## SOURCE MATERIAL
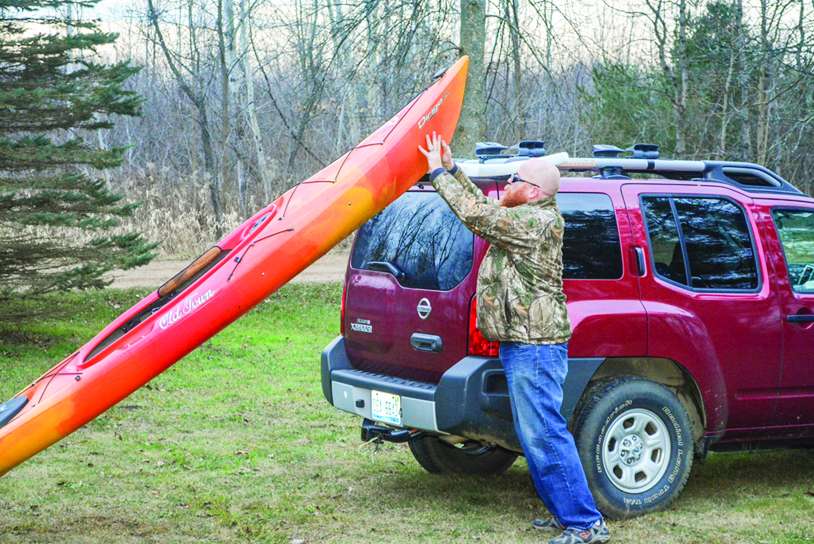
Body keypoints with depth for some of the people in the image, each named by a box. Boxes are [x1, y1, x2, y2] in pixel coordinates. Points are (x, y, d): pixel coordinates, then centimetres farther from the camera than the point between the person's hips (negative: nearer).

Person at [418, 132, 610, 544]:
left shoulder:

## PROBLEM STATEMENT
Please rewrite the listing with "pixel coordinates" renamed to "image coordinates" everywhere, changing nothing else and leaving the pictures out.

## WRITTEN SOLUTION
Body keypoints with depth for some of the people in the image, each named by a box. Boxes are [x1, y1, x2, y2] in image coordinates. Points are (x, y, d): image coordinates, then centimetres farther from the camera than the point between the person's hips (negative: nearer).

Person at [418, 132, 610, 544]:
left shoulder:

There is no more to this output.